> [Requirement 1]:
Reproduce the stretch of the staff engagement text from "Staff Engagement and" through "changes are made.", substituting "workers" for "employees".
> [Requirement 2]:
Decide whether each statement agrees with the staff engagement text. Answer yes or no and quote the words that decide it. (a) Engaged employees are more likely to want to stay with their organisation. (b) Managers are not among those to be consulted. (c) Chief Executives should be consulted because leadership from the top is vital.

> [Selected passage]:
Specific advice for the business practices of Crown Entities

Staff Engagement and Consultation

Employee engagement has been described as employees being intellectually and emotionally committed to the goals of their organisation and work group. When an employee is 'engaged' they are more likely to speak positively of their organisation to others, to apply their best efforts to their work, and to want to remain part of the organisation. Effective engagement is a proven way to foster better organisational results.

'Good employers’ must ensure that they engage staff. They cannot know fully about issues and concerns unless they have consulted with their employees. Obtaining staff participation in the process to analyse employment areas and address any concerns raised is critical to ensuring that the right areas are addressed and the most effective changes are made.

Creating a culture of engagement

  • Build commitment to equal opportunity and change
  • Provide employers with the opportunity to test their own thinking
  • Encourage the development of ideas and worker innovation
  • Provide the opportunity for employees to participate in decision-making
  • Help identify barriers to equal employment opportunities
  • Enable employees to share responsibility for action
  • Improve workplace morale

To engage everyone, it is critical to ensure that the organisation has a well developed system or process for consultation and information-exchange between and among the workers, unions and employer.

Examples of consulting as widely as possible

  • A cross-section of men and women of different ages and ethnicities who work in diverse roles
  • Established employee and union groups or committees
  • Managers, to elicit their commitment to EEO and to organisational change, and to establish what the business issues are so that EEO interventions are aligned with workplace change (for example, if the organisation is re-structuring this may mean that issues around recruitment are a high priority)
  • Chief Executives because leadership from the top is vital if equal employment opportunities is to become part of organisational culture.

> [Information given]:
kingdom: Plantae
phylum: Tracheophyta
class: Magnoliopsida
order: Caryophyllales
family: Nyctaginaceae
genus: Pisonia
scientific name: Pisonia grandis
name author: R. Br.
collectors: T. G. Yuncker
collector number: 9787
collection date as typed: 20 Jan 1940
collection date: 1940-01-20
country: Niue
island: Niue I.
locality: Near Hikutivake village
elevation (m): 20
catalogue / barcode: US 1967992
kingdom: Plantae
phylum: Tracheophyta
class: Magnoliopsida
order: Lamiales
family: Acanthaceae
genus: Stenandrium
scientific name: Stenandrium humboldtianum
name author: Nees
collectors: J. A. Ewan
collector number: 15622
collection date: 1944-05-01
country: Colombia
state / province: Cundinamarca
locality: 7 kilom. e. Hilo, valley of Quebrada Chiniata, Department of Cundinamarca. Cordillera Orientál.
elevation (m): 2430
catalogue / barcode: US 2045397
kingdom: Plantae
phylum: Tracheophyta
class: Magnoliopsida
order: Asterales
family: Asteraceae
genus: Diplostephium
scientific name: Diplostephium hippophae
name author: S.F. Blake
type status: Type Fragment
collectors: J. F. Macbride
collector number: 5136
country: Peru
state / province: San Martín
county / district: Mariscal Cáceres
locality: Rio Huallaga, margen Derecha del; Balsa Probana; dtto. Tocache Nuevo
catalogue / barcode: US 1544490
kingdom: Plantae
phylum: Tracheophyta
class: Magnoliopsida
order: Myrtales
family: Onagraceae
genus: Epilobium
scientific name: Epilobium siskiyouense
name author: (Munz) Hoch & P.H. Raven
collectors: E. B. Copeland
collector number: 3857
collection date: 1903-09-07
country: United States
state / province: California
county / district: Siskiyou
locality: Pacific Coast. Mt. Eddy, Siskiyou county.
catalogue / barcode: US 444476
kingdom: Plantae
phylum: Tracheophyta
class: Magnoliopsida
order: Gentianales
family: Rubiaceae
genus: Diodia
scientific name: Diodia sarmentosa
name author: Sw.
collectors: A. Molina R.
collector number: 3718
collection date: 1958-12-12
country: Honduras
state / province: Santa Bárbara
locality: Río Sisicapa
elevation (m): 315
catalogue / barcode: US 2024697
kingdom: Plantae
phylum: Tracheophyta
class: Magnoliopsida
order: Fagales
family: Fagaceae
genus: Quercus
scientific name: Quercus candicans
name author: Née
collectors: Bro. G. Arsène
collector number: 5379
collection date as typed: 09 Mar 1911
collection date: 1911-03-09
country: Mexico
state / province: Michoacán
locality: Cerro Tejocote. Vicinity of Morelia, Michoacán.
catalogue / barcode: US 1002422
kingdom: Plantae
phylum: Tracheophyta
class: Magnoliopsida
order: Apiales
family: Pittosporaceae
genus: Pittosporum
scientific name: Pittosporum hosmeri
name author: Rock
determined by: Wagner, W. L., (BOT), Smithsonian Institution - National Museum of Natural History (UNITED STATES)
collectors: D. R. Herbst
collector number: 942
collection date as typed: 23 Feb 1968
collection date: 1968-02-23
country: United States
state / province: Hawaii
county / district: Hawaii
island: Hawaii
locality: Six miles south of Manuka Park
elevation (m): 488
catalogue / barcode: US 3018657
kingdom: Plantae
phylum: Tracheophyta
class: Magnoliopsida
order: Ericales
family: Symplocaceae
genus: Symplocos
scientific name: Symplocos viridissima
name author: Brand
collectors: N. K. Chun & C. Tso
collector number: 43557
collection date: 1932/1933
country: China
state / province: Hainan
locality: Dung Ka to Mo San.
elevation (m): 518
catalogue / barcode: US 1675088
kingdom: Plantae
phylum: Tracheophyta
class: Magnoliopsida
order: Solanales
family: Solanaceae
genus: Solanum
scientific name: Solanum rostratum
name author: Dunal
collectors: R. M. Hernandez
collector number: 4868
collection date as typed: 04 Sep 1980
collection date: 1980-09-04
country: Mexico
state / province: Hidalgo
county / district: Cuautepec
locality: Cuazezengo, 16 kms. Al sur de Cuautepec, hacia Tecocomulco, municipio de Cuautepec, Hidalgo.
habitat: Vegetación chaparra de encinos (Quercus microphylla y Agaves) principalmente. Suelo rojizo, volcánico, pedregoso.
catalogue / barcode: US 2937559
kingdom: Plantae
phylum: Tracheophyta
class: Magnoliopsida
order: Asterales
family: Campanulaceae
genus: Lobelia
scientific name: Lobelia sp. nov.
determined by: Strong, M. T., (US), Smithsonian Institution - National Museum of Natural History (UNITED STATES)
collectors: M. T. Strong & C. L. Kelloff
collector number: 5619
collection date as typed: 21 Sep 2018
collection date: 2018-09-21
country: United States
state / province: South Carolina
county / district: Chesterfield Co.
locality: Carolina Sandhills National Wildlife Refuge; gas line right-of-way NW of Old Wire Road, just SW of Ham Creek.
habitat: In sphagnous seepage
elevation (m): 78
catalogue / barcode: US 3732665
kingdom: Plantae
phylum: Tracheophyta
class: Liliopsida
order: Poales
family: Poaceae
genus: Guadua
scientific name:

> [Task result 1]:
Staff Engagement and Consultation

Employee engagement has been described as workers being intellectually and emotionally committed to the goals of their organisation and work group. When an employee is 'engaged' they are more likely to speak positively of their organisation to others, to apply their best efforts to their work, and to want to remain part of the organisation. Effective engagement is a proven way to foster better organisational results.

'Good employers’ must ensure that they engage staff. They cannot know fully about issues and concerns unless they have consulted with their workers. Obtaining staff participation in the process to analyse employment areas and address any concerns raised is critical to ensuring that the right areas are addressed and the most effective changes are made.

> [Task result 2]:
(a) Yes: "to want to remain part of the organisation"
(b) No: "Managers, to elicit their commitment to EEO and to organisational change"
(c) Yes: "Chief Executives because leadership from the top is vital"